The latest release on FutureForm Music finds the label showcasing two brand new interpretations of Matter’s ‘Spore’.
Originally released in September of 2014 the Australian imprint’s 7th offering showcased one of its countries fastest rising talents. Matter’s fusion of hypnotic rhythms and progressive grooves proved to be one of the freshest sounds in 2014, and his critically acclaimed EP sits as one of FutureForm’s most cutting edge releases to date. The label now calls upon Australian electronic music legend Jamie Stevens to reinvent the track for 2015. Jamie Stevens has achieved an amazing level of critical and commercial success over the course of his career. As one of Australia’s most talented and sought after music producers he has proven his skill in professional sound design, music scores for film and contemporary electronic music. As the founding member of Infusion, the much-loved Australian live act, he’s left his mark around the globe, headlining some of the biggest and most respected clubs including; Fabric- London, Pacha – Buenos Aires, Womb- Tokyo and festivals such as Glastonbury, Coachella, Roskilde and Creamfields in Moscow, Brazil, UK and Argentina. In his home country, Infusion has received 2 prestigious ARIA awards for their work. More recently Jamie’s discography has been highlighted by a contribution to John Digweed and Nick Muir’s ‘Versus’ album along with ‘The Wonder of You’, released in 2013 on microCastle, which is now regarded as his career best piece of music.
Now making his much anticipated debut on FutureForm Music Jamie’s main mix of ‘Spore’ goes down as one of his most unique creations to date. Beginning with a drummy groove, charged beats and waves of percussion it’s a mix that’s full of electricity from the outset. Cross-cultural vocal stabs and a storyboard of twisted hooks make for a captivating journey, and a breakdown full of spine tingling modulation should prove deadly on the floor.

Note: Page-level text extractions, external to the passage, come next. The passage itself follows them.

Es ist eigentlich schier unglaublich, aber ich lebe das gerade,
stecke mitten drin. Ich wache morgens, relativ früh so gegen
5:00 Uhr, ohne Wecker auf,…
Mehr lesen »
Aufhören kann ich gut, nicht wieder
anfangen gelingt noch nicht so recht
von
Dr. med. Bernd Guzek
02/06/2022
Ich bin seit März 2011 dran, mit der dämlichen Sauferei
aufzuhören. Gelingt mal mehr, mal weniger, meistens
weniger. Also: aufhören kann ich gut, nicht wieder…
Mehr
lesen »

In addition to the main mix Jamie has also supplied a tech dub which carries the same infectious rhythms and electricity of the original, all while reshaping the lead hooks into a more subversive narrative. The main break proves to be a highlight with charged bass stabs creating a band of suspense before the beats get summoned back for a huge moment. Two outstanding interpretations from Jamie Stevens which you’re sure to be hearing a lot in the coming months. Don’t miss them.